The collection ends with “Face of Rhythm,” a sixteen-page “follow-up” poem about individual pain, illness, and meditation; the “I” reappears here, but offers a “rhythm” that “isn’t a method of existence but a method of lack.” Reading “Face of Rhythm,” I’m reminded of a line from the poet Alejandra Pizarnik: “How I would have loved to see myself in some other night, beyond this madness of being two sides of the mirror.” Mirrors—“black mirror,” “mirrorwater,” “mercury mirror”—pile up in multitudes throughout the final poem and the forty-nine days preceding it. Although “Face of Rhythm” situates us on the other side of the mirror, its speakers have not transcended one side to reach the other. Rather, like the artist and author Unica Zürn who divided herself “into two halves” as a strategy for survival, a “twoness is forged,” one that echoes defiantly: “I’ve split in two but I’m alive.”

“A common vocabulary is not necessary, and probably not desirable,” Lisa Robertson and Matthew Stadler write in Revolution: A Reader. I often think of something the poet C. D. Wright wrote: “There are so many approaches, so many innovative moves, so many oddly shaped ears in the field; may they never sing in unison.” In one of Choi’s own books, Hardly War, she repeats lines of Korean text, then, beneath the Hangul, writes in English, “I refuse to translate.” Translation is so often used as a tool of “integration”—of state-sponsored assimilation and standardization—to suppress the proliferation of ways of being, seeing, and feeling in favor of a dominant “universality” which only ever represents a select few. Poetry translations too often simply substitute one “stable” context for another. Choi’s translation work demands us to question what might be possible, what we might be able to see more clearly, if language inhabits the gaps between contexts—the hiding places in which Autobiography of Death’s own speakers reside. By refusing to substitute our own experiences and contexts in reading and reviewing for “objective” understanding that privileges critique over sensation, we reject the idea that a poem would be—feel—the same reading it aged twenty as reading it thirty years later.
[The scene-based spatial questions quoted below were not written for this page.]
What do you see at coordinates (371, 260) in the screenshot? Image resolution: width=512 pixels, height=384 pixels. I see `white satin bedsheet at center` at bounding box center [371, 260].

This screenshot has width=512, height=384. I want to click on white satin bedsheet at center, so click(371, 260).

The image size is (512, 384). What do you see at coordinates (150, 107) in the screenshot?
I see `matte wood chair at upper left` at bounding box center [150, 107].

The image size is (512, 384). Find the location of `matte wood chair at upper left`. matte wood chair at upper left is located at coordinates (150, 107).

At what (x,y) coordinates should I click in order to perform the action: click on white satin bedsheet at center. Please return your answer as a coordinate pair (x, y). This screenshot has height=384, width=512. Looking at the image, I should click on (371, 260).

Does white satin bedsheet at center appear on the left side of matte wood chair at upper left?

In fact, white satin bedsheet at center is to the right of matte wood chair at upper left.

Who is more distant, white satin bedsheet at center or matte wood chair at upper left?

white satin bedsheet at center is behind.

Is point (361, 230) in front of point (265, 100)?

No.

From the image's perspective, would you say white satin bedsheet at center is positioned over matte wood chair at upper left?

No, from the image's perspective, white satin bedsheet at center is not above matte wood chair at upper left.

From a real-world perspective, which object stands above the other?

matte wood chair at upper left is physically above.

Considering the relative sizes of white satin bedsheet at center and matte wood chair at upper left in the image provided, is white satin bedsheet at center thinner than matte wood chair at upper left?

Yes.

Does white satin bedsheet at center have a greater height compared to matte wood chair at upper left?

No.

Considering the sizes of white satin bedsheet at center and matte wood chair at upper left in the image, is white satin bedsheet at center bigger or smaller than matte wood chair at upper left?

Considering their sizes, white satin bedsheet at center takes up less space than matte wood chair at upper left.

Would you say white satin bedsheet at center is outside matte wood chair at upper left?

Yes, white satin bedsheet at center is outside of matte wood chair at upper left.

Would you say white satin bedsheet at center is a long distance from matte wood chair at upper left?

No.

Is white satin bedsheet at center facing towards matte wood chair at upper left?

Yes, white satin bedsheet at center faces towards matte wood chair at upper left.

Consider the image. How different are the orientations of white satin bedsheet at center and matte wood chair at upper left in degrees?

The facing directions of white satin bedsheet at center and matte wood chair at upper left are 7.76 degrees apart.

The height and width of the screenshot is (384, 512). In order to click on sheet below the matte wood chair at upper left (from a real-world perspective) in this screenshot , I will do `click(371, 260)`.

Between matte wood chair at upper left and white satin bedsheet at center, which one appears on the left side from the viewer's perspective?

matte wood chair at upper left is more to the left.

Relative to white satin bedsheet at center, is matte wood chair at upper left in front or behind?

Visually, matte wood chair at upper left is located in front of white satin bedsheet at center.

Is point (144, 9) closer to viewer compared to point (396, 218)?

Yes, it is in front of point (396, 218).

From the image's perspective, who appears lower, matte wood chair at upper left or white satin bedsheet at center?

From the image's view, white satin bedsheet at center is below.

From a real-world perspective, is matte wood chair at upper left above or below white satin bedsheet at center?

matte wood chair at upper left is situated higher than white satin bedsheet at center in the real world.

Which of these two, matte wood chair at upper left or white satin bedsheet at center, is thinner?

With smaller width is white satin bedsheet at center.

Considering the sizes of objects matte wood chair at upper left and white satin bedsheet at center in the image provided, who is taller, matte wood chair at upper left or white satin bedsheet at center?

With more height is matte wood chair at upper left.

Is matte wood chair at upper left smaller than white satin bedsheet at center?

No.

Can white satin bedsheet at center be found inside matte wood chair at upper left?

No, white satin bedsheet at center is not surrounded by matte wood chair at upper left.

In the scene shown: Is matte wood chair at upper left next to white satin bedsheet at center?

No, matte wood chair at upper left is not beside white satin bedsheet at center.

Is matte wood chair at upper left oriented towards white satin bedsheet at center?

Their “aboutness” would differ.

Nothing appears from nowhere. For reading and reviewing—for my grandmother to be able to have left the life she could no longer live—subjectivity must give way to agency. “If it’s not all juxtaposition, she asked, what is the binding agent?” wrote the poet Forrest Gander. By allowing ourselves to discover and create connections and associations—to be the “binding agent,” present to that which surrounds us, whether it be a grandmother, the books we’re reading at the same time, snippets of conversation on the bus, or anything going on while everything else is—we permit poems to be altered by our looking. We too can then live within the gaps. But first we must look.